Make it easier to implement future qwen controlnets. (#9485)

2025-09-11 03:58:22 +00:00 · 2025-08-21 20:18:04 -07:00
parent 7ed73d12d1
commit f7bd5e58dd
3 changed files with 17 additions and 5 deletions
--- a/comfy/controlnet.py
+++ b/comfy/controlnet.py
@@ -236,11 +236,11 @@ class ControlNet(ControlBase):
            self.cond_hint = None
            compression_ratio = self.compression_ratio
            if self.vae is not None:
-                compression_ratio *= self.vae.downscale_ratio
+                compression_ratio *= self.vae.spacial_compression_encode()
            else:
                if self.latent_format is not None:
                    raise ValueError("This Controlnet needs a VAE but none was provided, please use a ControlNetApply node with a VAE input and connect it.")
-            self.cond_hint = comfy.utils.common_upscale(self.cond_hint_original, x_noisy.shape[3] * compression_ratio, x_noisy.shape[2] * compression_ratio, self.upscale_algorithm, "center")
+            self.cond_hint = comfy.utils.common_upscale(self.cond_hint_original, x_noisy.shape[-1] * compression_ratio, x_noisy.shape[-2] * compression_ratio, self.upscale_algorithm, "center")
            self.cond_hint = self.preprocess_image(self.cond_hint)
            if self.vae is not None:
                loaded_models = comfy.model_management.loaded_models(only_currently_used=True)
--- a/comfy/ldm/qwen_image/model.py
+++ b/comfy/ldm/qwen_image/model.py
@@ -293,6 +293,7 @@ class QwenImageTransformer2DModel(nn.Module):
        guidance_embeds: bool = False,
        axes_dims_rope: Tuple[int, int, int] = (16, 56, 56),
        image_model=None,
+        final_layer=True,
        dtype=None,
        device=None,
        operations=None,
@@ -300,6 +301,7 @@ class QwenImageTransformer2DModel(nn.Module):
        super().__init__()
        self.dtype = dtype
        self.patch_size = patch_size
+        self.in_channels = in_channels
        self.out_channels = out_channels or in_channels
        self.inner_dim = num_attention_heads * attention_head_dim

@@ -329,9 +331,9 @@ class QwenImageTransformer2DModel(nn.Module):
            for _ in range(num_layers)
        ])

-        self.norm_out = LastLayer(self.inner_dim, self.inner_dim, dtype=dtype, device=device, operations=operations)
-        self.proj_out = operations.Linear(self.inner_dim, patch_size * patch_size * self.out_channels, bias=True, dtype=dtype, device=device)
-        self.gradient_checkpointing = False
+        if final_layer:
+            self.norm_out = LastLayer(self.inner_dim, self.inner_dim, dtype=dtype, device=device, operations=operations)
+            self.proj_out = operations.Linear(self.inner_dim, patch_size * patch_size * self.out_channels, bias=True, dtype=dtype, device=device)

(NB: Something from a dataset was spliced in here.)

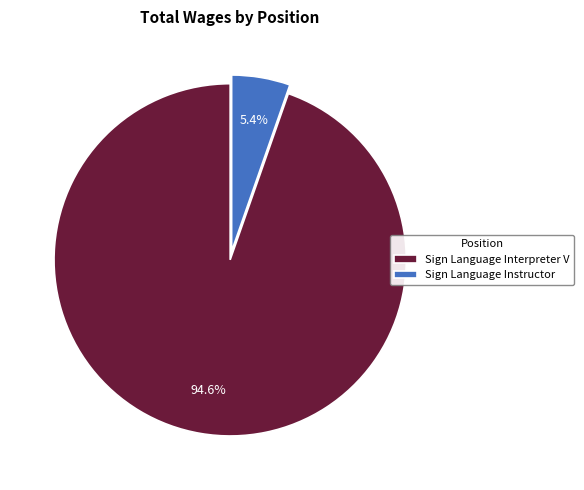

How many slices are in this pie chart?

2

    def process_img(self, x, index=0, h_offset=0, w_offset=0):
        bs, c, t, h, w = x.shape
@@ -362,6 +364,7 @@ class QwenImageTransformer2DModel(nn.Module):
        guidance: torch.Tensor = None,
        ref_latents=None,
        transformer_options={},
+        control=None,
        **kwargs
    ):
        timestep = timesteps
@@ -443,6 +446,13 @@ class QwenImageTransformer2DModel(nn.Module):
                    hidden_states = out["img"]
                    encoder_hidden_states = out["txt"]

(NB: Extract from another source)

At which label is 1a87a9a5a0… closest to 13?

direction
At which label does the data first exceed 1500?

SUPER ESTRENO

+            if control is not None: # Controlnet
+                control_i = control.get("input")
+                if i < len(control_i):
+                    add = control_i[i]
+                    if add is not None:
+                        hidden_states += add
+
        hidden_states = self.norm_out(hidden_states, temb)
        hidden_states = self.proj_out(hidden_states)

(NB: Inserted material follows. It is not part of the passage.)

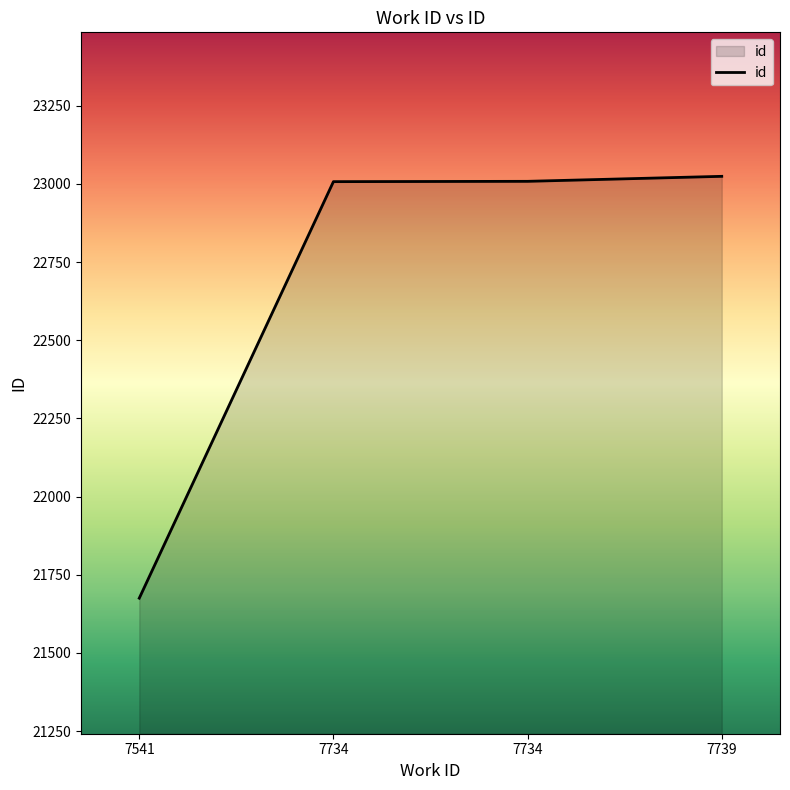

What is the difference between the second highest and minimum values?

1333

--- a/comfy/model_detection.py
+++ b/comfy/model_detection.py
@@ -492,6 +492,8 @@ def detect_unet_config(state_dict, key_prefix, metadata=None):
    if '{}txt_norm.weight'.format(key_prefix) in state_dict_keys:  # Qwen Image
        dit_config = {}
        dit_config["image_model"] = "qwen_image"
+        dit_config["in_channels"] = state_dict['{}img_in.weight'.format(key_prefix)].shape[1]
+        dit_config["num_layers"] = count_blocks(state_dict_keys, '{}transformer_blocks.'.format(key_prefix) + '{}.')
        return dit_config

    if '{}input_blocks.0.0.weight'.format(key_prefix) not in state_dict_keys: